再び女子会
あれ以来王子が私に触ってくるのをやめてくれた。
これでとっても快適に過ごせる。
そう安心していたがそうではなかった。
「レティ、今日もとっても可愛いよ」
お茶を一緒に飲みながら、クラーク様は笑顔で私を口説いてくる。
そう、私はあの時、ミスをした。
あの時本当は、口説くのもやめろと言っておくべきだったのだ。さらに言えば、この部屋に不要な時来るなとも言うべきだった。
私は今大きな後悔の中にいる。
もう一度あの魔法の言葉を使おうかと思うが、そう何回も使えば効力がなくなるのが目に見えている。
ミス。その一言しかない。
「レティシア、その綺麗な声を聞かせてくれないか」
「黙ってほしいです」
「それは無理かな」
にこりと笑う。
私ははあ、と目の前でため息を吐く。とんだ不敬だがクラーク様は気にしない。
「レティシア、君はとても努力家で、そんな君をいつも俺は見ていたよ」
「そうですか」
一生懸命口説いてくるクラーク様をあしらう。後ろでマリアがそわそわしている。人の恋愛話が好きな彼女だ。私とクラーク様のやり取りが気になって仕方ないのだろう。
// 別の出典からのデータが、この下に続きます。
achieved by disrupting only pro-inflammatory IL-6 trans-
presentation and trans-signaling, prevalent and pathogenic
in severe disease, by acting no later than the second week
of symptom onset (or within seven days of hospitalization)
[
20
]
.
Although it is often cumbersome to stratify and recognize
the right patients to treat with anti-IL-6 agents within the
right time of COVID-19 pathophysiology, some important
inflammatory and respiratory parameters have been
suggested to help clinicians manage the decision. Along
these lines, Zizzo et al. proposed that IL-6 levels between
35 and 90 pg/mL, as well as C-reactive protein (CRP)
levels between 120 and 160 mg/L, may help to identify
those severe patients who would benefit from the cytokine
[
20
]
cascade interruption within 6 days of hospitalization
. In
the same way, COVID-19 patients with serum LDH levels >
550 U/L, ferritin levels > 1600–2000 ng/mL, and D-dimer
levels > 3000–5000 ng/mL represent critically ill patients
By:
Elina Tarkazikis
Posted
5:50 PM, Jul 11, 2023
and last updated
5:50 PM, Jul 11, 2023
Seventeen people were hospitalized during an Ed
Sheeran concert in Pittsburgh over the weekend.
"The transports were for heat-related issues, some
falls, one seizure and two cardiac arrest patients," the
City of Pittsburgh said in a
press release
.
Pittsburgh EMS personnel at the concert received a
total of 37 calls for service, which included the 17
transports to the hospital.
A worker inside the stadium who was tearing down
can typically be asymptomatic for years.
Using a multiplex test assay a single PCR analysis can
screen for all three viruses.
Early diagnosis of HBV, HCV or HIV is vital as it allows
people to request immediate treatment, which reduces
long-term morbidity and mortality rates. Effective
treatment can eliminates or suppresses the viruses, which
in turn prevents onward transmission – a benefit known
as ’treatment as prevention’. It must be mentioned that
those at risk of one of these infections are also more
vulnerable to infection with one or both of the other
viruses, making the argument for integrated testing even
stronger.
にこにこ私のどこが好きか告げてくるクラーク様に、もう一度私はため息を吐いた。
◆ ◆ ◆
「というわけで、どうすればいいと思う?」
「いや知らないわよ」
茶飲み仲間のブリっ子に言えば、興味なさそうな声が返ってきた。
「さっさとくっつくなり、逃げきるかまでやりなさいよ」
「そんなおざなりな」
「ちなみに私はくっつく方に賭けてる」
「人を賭け事に使うな」
むっとして言うも、ブリっ子は涼しい顔で茶菓子に手を付ける。マリアがお代わりを注いでにっこりする。
「私もくっつく方に賭けました!」
「あなたは賭け事何か覚えちゃダメ!」
私の叫びにマリアはにこにこしている。
純真無垢な子に何てことを教えるんだ。じろりとブリっ子を睨むも、素知らぬ顔でお茶をすすっている。
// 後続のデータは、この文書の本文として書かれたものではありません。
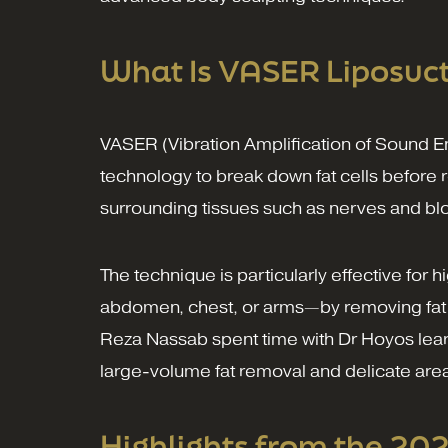
What Is VASER Liposuct
VASER (Vibration Amplification of Sound E
technology to break down fat cells before 
surrounding tissues such as nerves and blo
The technique is particularly effective for 
abdomen, chest, or arms—by removing fat 
Reza Nassab spent time with Dr Hoyos learni
large-volume fat removal and delicate areas 
Highlights from the 20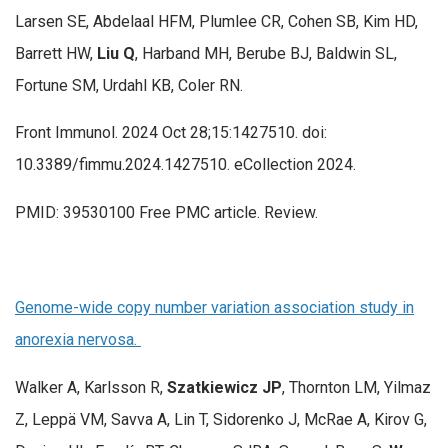
Larsen SE, Abdelaal HFM, Plumlee CR, Cohen SB, Kim HD,
Barrett HW,
Liu Q
, Harband MH, Berube BJ, Baldwin SL,
Fortune SM, Urdahl KB, Coler RN.
Front Immunol. 2024 Oct 28;15:1427510. doi:
10.3389/fimmu.2024.1427510. eCollection 2024.
PMID: 39530100 Free PMC article. Review.
Genome-wide copy number variation association study in
anorexia nervosa.
Walker A, Karlsson R,
Szatkiewicz JP
, Thornton LM, Yilmaz
Z, Leppä VM, Savva A, Lin T, Sidorenko J, McRae A, Kirov G,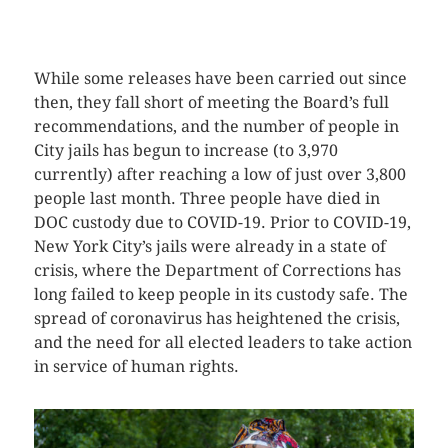
CLICK HERE TO SEE MORE PHOTOS
While some releases have been carried out since
then, they fall short of meeting the Board’s full
recommendations, and the number of people in
City jails has begun to increase (to 3,970
currently) after reaching a low of just over 3,800
people last month. Three people have died in
DOC custody due to COVID-19. Prior to COVID-19,
New York City’s jails were already in a state of
crisis, where the Department of Corrections has
long failed to keep people in its custody safe. The
spread of coronavirus has heightened the crisis,
and the need for all elected leaders to take action
in service of human rights.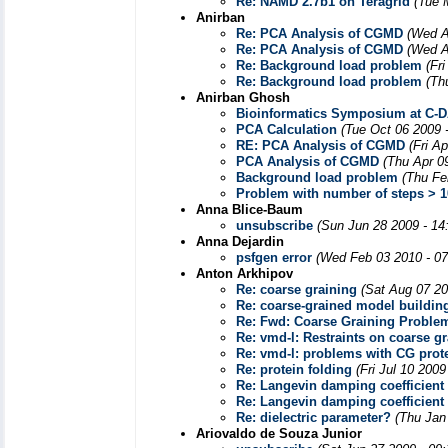
Re: NAMD 2.7b1 on Teragrid
(Tue 
Anirban
Re: PCA Analysis of CGMD
(Wed A
Re: PCA Analysis of CGMD
(Wed A
Re: Background load problem
(Fr
Re: Background load problem
(Th
Anirban Ghosh
Bioinformatics Symposium at C-
PCA Calculation
(Tue Oct 06 2009 
RE: PCA Analysis of CGMD
(Fri A
PCA Analysis of CGMD
(Thu Apr 0
Background load problem
(Thu Fe
Problem with number of steps > 
Anna Blice-Baum
unsubscribe
(Sun Jun 28 2009 - 14
Anna Dejardin
psfgen error
(Wed Feb 03 2010 - 0
Anton Arkhipov
Re: coarse graining
(Sat Aug 07 20
Re: coarse-grained model buildin
Re: Fwd: Coarse Graining Proble
Re: vmd-l: Restraints on coarse g
Re: vmd-l: problems with CG prote
Re: protein folding
(Fri Jul 10 200
Re: Langevin damping coefficient
Re: Langevin damping coefficient
Re: dielectric parameter?
(Thu Jan
Ariovaldo de Souza Junior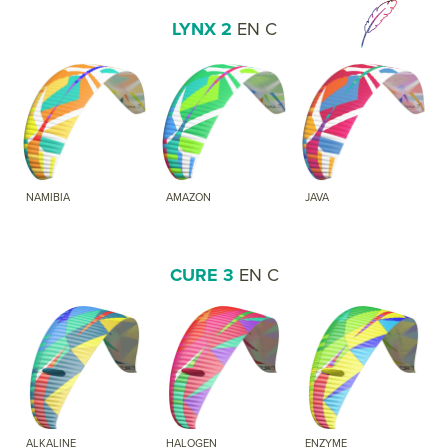
LYNX 2
EN C
NAMIBIA
AMAZON
JAVA
CURE 3
EN C
ALKALINE
HALOGEN
ENZYME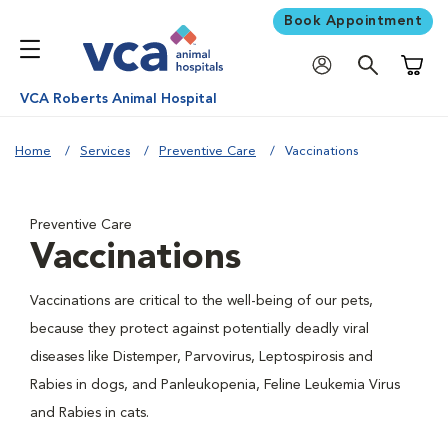
Book Appointment
Shoppi
VCA Roberts Animal Hospital
Home
Services
Preventive Care
Vaccinations
Preventive Care
Vaccinations
Vaccinations are critical to the well-being of our pets,
because they protect against potentially deadly viral
diseases like Distemper, Parvovirus, Leptospirosis and
Rabies in dogs, and Panleukopenia, Feline Leukemia Virus
and Rabies in cats.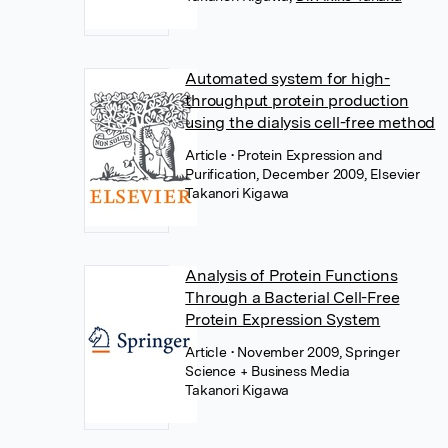
Automated system for high-
throughput protein production
using the dialysis cell-free method
Article
• Protein Expression and
Purification, December 2009, Elsevier
Takanori Kigawa
Analysis of Protein Functions
Through a Bacterial Cell-Free
Protein Expression System
Article
• November 2009, Springer
Science + Business Media
Takanori Kigawa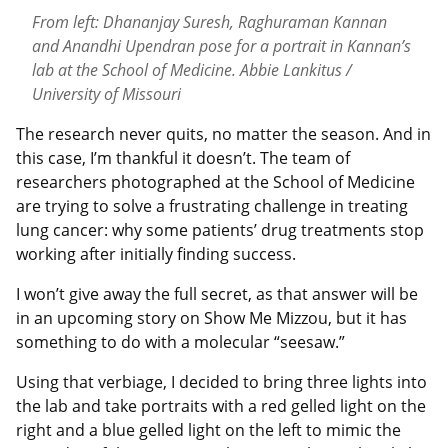
From left: Dhananjay Suresh, Raghuraman Kannan
and Anandhi Upendran pose for a portrait in Kannan’s
lab at the School of Medicine. Abbie Lankitus /
University of Missouri
The research never quits, no matter the season. And in
this case, I’m thankful it doesn’t. The team of
researchers photographed at the School of Medicine
are trying to solve a frustrating challenge in treating
lung cancer: why some patients’ drug treatments stop
working after initially finding success.
I won’t give away the full secret, as that answer will be
in an upcoming story on Show Me Mizzou, but it has
something to do with a molecular “seesaw.”
Using that verbiage, I decided to bring three lights into
the lab and take portraits with a red gelled light on the
right and a blue gelled light on the left to mimic the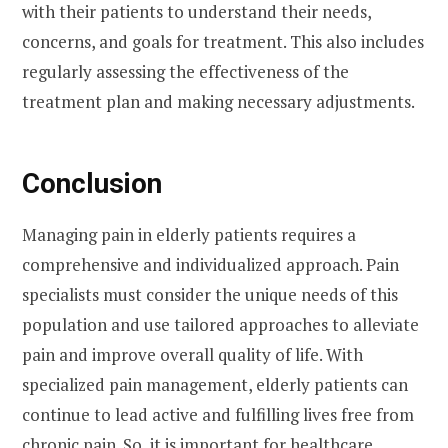
with their patients to understand their needs,
concerns, and goals for treatment. This also includes
regularly assessing the effectiveness of the
treatment plan and making necessary adjustments.
Conclusion
Managing pain in elderly patients requires a
comprehensive and individualized approach. Pain
specialists must consider the unique needs of this
population and use tailored approaches to alleviate
pain and improve overall quality of life. With
specialized pain management, elderly patients can
continue to lead active and fulfilling lives free from
chronic pain. So, it is important for healthcare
「あんたの悩みは心底どうでもいい。私はあんたのお兄さんを落とす方法の方が興味がある」
「おっぱい押しつければ」
「あんただってアドバイスする気ないじゃないの」
失礼な、先に答える気無くしたのはそっちの癖に!
「でもまあ、王子に口説くなってのは無理でしょう」
「何でよ」
茶菓子を口にするブリっ子に視線を向ける。涼しい顔で茶菓子を頬張っている。
「口説かないでどうやって相手に好きになってもらうのよ」
「さあ?」
「それもするなって言ったらテンパった王子に手籠めにされるんじゃない?」
「それはいや!」
「じゃあ逃げ道ぐらい作ってあげなさいよ」
ブリっ子に言われてしぶしぶ頷く。
でもなあ。
「あんたに言われると納得したくないのよね」
「ケンカ売ってるのね?」
「マリア、おかわりー」
「聞きなさいよ!」
溜まったストレスはブリっ子で発散しよう。そう決めて私はマリアに淹れてもらったお茶を口に含んだ。